-------- Leestekst --------
De vis wordt duur betaald
De verongelukte hoogaars ARJII. 25.
22
P.J. Huijbrecht
Wij hebben de hoogaars leren waarderen als een mooi vaartuig maar bovenal als een schip met
een lange staat van dienst.
De schepen zijn letterlijk voor het vervoer van alle soorten goederen, dieren en mensen gebruikt.
De grootste bekendheid kreeg het schip als vissersvaartuig in de zuid-westelijke delta van ons
land. Het werd gebouwd in een aantal modellen, afhankelijk van het werk dat er mee verricht moest
worden.Voor de visserij in de zeegaten, werd o.a. het Arnemuidse model gebruikt, met een grote
zeeg en sterk ingebroken bovenboorden. Een schip om het water buiten te houden.
--------
■ Opdrachten ■
a - Beantwoord op grond van de leestekst de volgende vragen:
(i) Voor het vervoer waarvan zijn de schepen gebruikt?
(ii) Waar kreeg het schip als vissersvaartuig de grootste bekendheid?
(iii) Welk model werd onder andere gebruikt voor de visserij in de zeegaten?
b - Geef het deel van de leestekst opnieuw weer dat begint bij de woorden "De grootste bekendheid" en eindigt na "buiten te houden.". Vervang daarin "vissersvaartuig" door "vissersschip".
De items hieronder zijn niet nodig.
-------- Aangeleverde gegevens --------
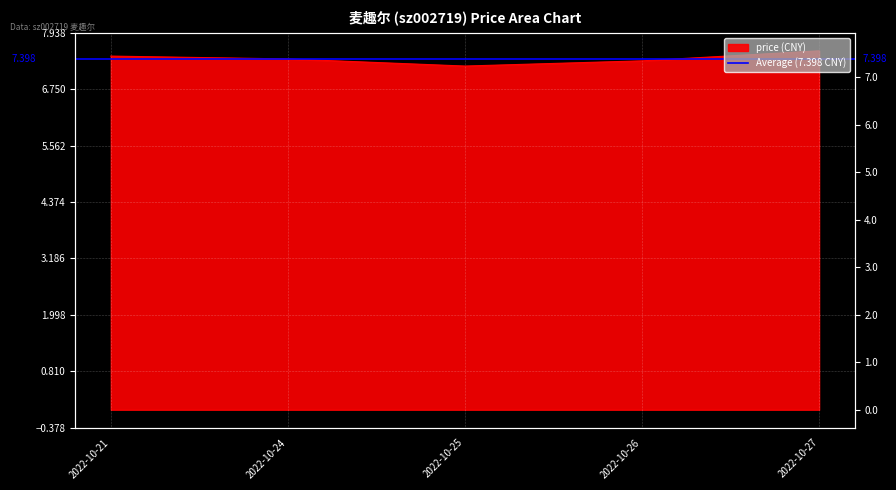

The value at 2022-10-26 is 10.3. True or false?

False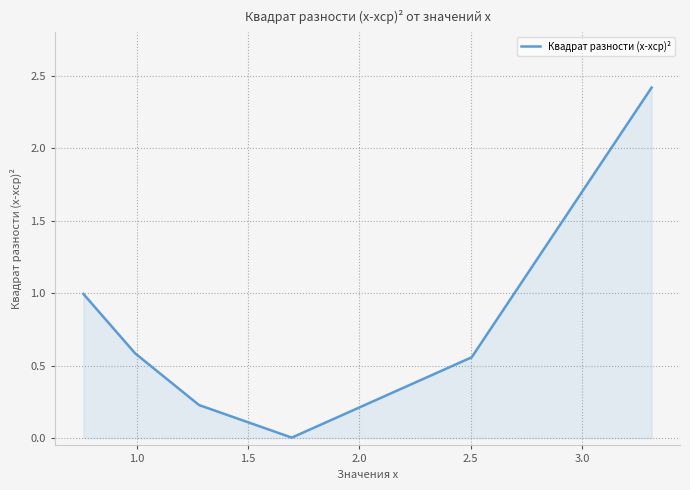

Is it true that the value at 1.0 is 0.8?

False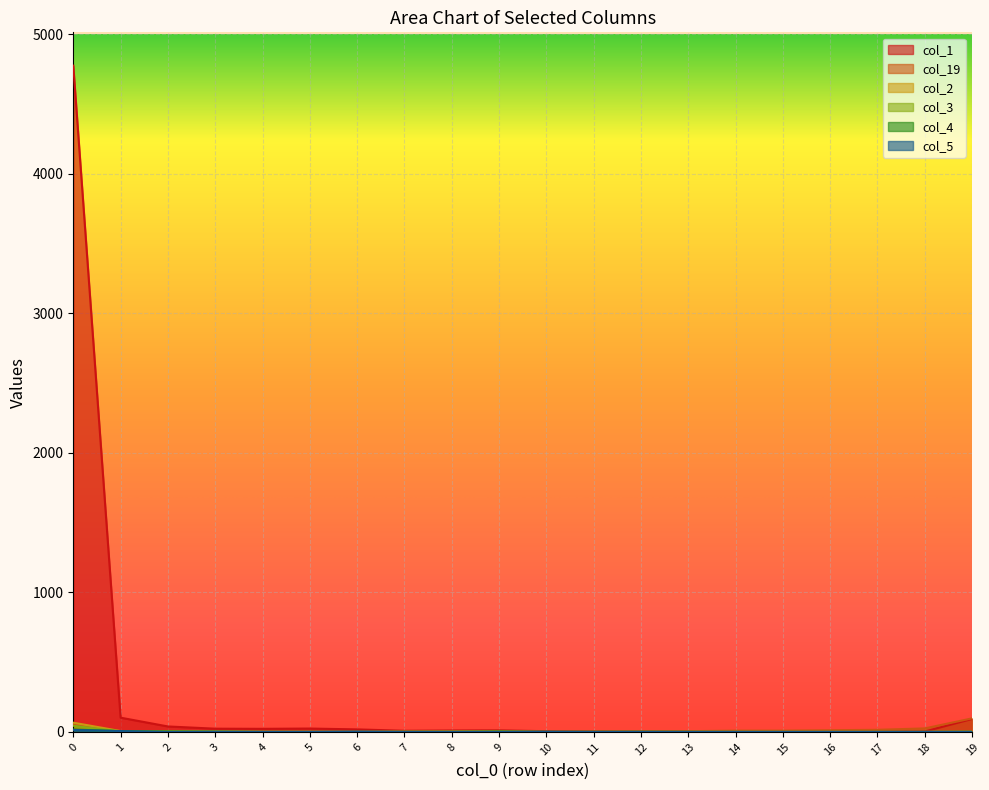

At which category does col_2 reach its first local peak?

3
--------
■ Antwoorden ■
a -
(i) Voor het vervoer van alle soorten goederen, dieren en mensen.
(ii) In de zuid-westelijke delta van ons land.
(iii) Het Arnemuidse model.

b -
De grootste bekendheid kreeg het schip als vissersschip in de zuid-westelijke delta van ons
land. Het werd gebouwd in een aantal modellen, afhankelijk van het werk dat er mee verricht moest
worden.Voor de visserij in de zeegaten, werd o.a. het Arnemuidse model gebruikt, met een grote
zeeg en sterk ingebroken bovenboorden. Een schip om het water buiten te houden.